MATERIALS PROVIDED Start Marker
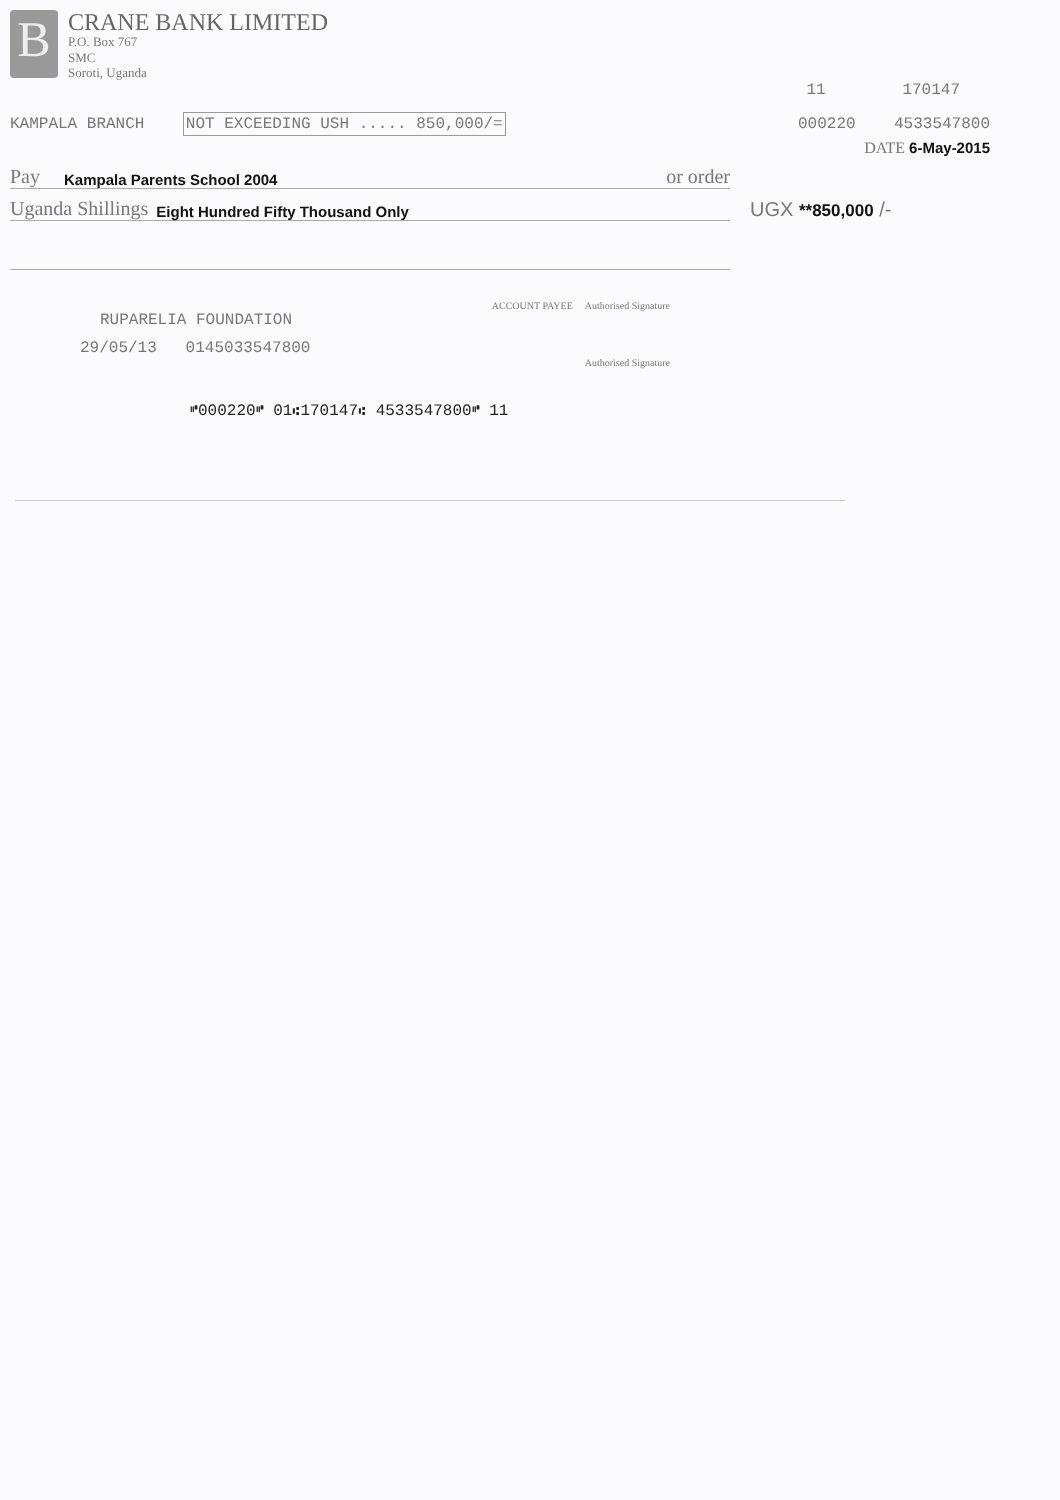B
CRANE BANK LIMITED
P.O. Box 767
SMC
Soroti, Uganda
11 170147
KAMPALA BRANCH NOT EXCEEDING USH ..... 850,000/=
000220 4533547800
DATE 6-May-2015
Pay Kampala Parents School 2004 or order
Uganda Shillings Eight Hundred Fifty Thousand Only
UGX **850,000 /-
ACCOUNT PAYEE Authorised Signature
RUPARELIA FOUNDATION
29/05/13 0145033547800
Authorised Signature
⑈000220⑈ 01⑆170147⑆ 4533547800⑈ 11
MATERIALS PROVIDED End Marker
◆ **WORK TO COMPLETE**
Copy each line of the listing that includes "Uganda".

◆ **RESULT FOR THIS TASK**
Soroti, Uganda
Uganda Shillings Eight Hundred Fifty Thousand Only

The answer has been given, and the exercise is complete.